EXERCISE OBJECTIVE:
Reproduce the interview excerpt below word for word, from its first line through its last.

SUPPLIED TEXT:
• • • • • • •

It was sort of the last of those days and so sometimes I would stare at her and be like man, the stories she must have, I bet she's seen some shit in her day. It's cool, it's cool to stand in the presence of somebody like that and watch them work, so I would say she's a big one.
Heather Donahue was so much fun. This season we had a blast with her. Will Arnett obviously is hilarious, Michael Rappaport comes back this season and does, it will shock people I think.
Suzanne: Oh yeah?
Carly: Into seeing what he's going to do this year. I think the biggest thing that people, sorry, I don't mean to skip ahead and answer a question that maybe you were going to ask me.
Suzanne: That's fine.
Carly: I just wanted to say, I think the biggest thing that people can really, might not expect this season but might be pleasantly surprised to discover, is that this season has a ton of heart.
There were definitely moments especially we shot screening a couple of weeks ago, and I was like clutching my pearls. I couldn't believe that there were, it was like Greg really, really had something to say this year. We live in a time right now where people are so polarized, family members aren't talking to each other, people, it's just hot pressure all the time.
People need to laugh, and people need to find a way to have a dialogue about difficult subject matters that make people uncomfortable, but in a palatable way. And I think that Greg has such a knack for that, such a genius way to talk about things that are hard to talk about in a way that just seems a little safe, a little protected.
Carly: And so I think people are going to find that this year, that it's not just a blue, those blue jokes and this sort of the old dick and fart joke kind of comedy or whatever. It's really got a lot of heart and soul this year, and I think people are going to be pleasantly surprised by that, I'm really excited, I'm really excited.

• • • • • • •

INFORMATION:

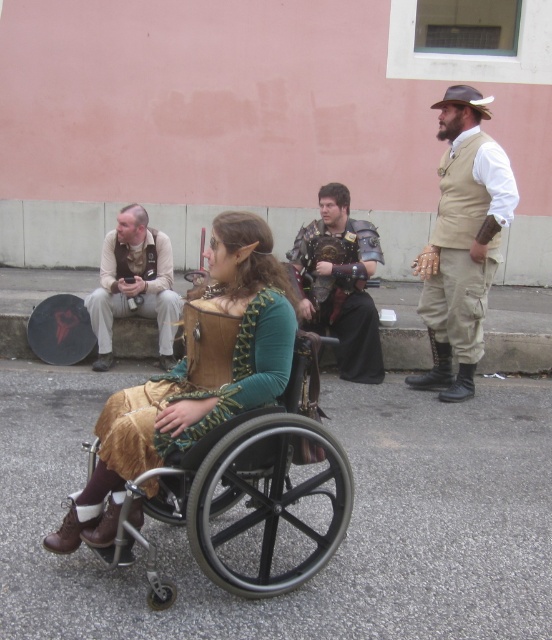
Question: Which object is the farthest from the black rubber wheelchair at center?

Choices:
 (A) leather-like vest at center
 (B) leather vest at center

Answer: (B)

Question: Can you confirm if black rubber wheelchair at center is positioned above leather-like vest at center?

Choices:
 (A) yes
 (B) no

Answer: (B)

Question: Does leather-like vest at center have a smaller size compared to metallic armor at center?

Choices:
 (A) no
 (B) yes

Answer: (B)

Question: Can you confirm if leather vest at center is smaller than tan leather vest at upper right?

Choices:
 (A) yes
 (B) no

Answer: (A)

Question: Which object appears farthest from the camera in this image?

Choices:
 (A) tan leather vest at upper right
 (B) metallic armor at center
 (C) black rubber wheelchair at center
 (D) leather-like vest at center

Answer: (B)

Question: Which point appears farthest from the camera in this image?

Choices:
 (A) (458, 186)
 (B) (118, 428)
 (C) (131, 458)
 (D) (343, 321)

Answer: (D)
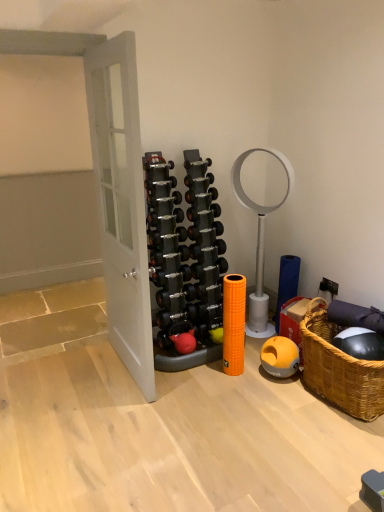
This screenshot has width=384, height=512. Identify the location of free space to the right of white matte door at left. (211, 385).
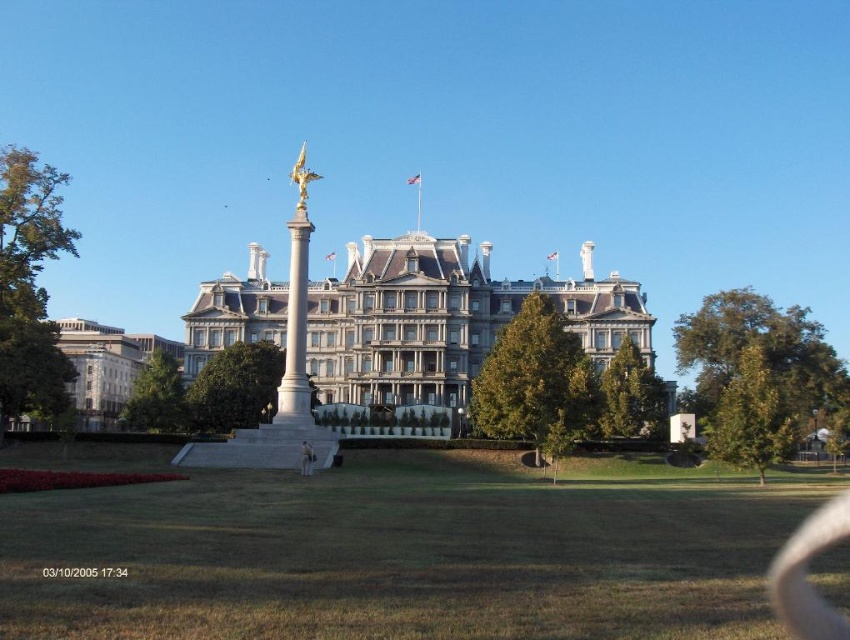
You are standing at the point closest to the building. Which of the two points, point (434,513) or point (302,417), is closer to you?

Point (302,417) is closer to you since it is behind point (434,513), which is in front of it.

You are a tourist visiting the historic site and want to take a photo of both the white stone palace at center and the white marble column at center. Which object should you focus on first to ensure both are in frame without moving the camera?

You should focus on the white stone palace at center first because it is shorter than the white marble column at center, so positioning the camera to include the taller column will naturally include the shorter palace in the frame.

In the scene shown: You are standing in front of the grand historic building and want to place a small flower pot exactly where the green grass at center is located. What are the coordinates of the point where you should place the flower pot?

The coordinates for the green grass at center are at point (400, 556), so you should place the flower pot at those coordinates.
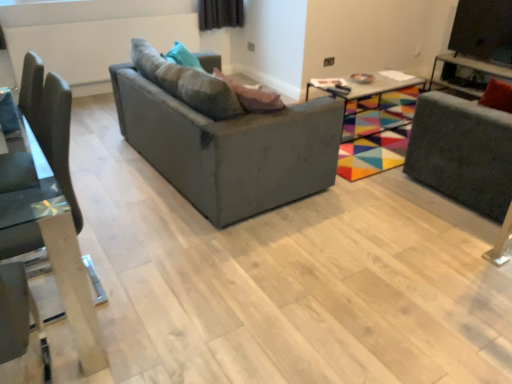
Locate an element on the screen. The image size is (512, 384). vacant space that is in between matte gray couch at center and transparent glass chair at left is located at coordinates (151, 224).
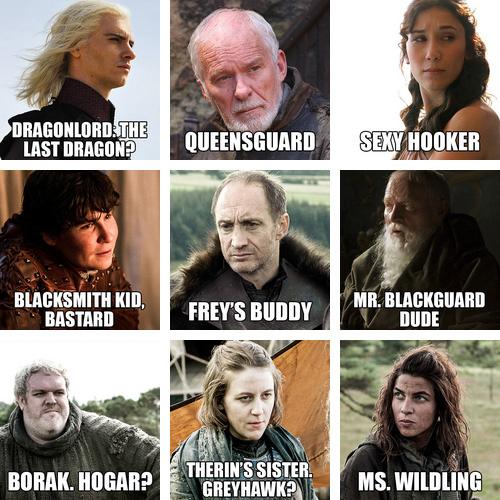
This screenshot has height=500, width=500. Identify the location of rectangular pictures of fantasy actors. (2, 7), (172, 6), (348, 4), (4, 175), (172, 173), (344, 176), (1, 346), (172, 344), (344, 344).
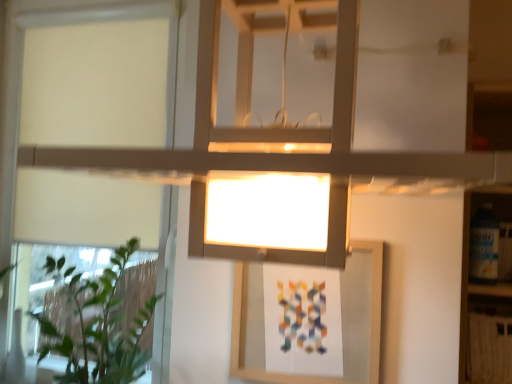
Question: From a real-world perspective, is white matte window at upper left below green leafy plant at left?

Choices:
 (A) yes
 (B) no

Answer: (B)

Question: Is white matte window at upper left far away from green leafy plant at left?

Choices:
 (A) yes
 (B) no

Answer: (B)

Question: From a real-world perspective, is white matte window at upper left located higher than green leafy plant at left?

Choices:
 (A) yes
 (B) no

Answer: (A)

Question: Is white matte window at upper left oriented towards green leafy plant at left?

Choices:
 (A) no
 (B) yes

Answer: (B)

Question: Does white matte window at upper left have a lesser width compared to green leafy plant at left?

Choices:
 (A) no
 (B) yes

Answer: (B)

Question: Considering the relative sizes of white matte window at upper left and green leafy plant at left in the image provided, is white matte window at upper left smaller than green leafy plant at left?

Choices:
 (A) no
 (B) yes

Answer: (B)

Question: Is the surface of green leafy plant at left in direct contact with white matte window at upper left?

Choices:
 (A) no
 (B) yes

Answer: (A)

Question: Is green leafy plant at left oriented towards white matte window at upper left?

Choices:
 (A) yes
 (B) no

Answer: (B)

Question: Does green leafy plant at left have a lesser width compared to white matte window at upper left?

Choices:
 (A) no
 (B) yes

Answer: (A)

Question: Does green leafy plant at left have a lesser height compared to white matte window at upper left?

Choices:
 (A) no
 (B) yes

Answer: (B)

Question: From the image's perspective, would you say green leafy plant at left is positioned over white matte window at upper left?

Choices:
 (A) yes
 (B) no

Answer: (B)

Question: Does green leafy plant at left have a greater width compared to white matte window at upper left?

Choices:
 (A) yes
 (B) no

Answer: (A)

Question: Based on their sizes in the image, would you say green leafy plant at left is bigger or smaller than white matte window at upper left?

• • • • • • •

TASK RESULT:
It was sort of the last of those days and so sometimes I would stare at her and be like man, the stories she must have, I bet she's seen some shit in her day. It's cool, it's cool to stand in the presence of somebody like that and watch them work, so I would say she's a big one.
Heather Donahue was so much fun. This season we had a blast with her. Will Arnett obviously is hilarious, Michael Rappaport comes back this season and does, it will shock people I think.
Suzanne: Oh yeah?
Carly: Into seeing what he's going to do this year. I think the biggest thing that people, sorry, I don't mean to skip ahead and answer a question that maybe you were going to ask me.
Suzanne: That's fine.
Carly: I just wanted to say, I think the biggest thing that people can really, might not expect this season but might be pleasantly surprised to discover, is that this season has a ton of heart.
There were definitely moments especially we shot screening a couple of weeks ago, and I was like clutching my pearls. I couldn't believe that there were, it was like Greg really, really had something to say this year. We live in a time right now where people are so polarized, family members aren't talking to each other, people, it's just hot pressure all the time.
People need to laugh, and people need to find a way to have a dialogue about difficult subject matters that make people uncomfortable, but in a palatable way. And I think that Greg has such a knack for that, such a genius way to talk about things that are hard to talk about in a way that just seems a little safe, a little protected.
Carly: And so I think people are going to find that this year, that it's not just a blue, those blue jokes and this sort of the old dick and fart joke kind of comedy or whatever. It's really got a lot of heart and soul this year, and I think people are going to be pleasantly surprised by that, I'm really excited, I'm really excited.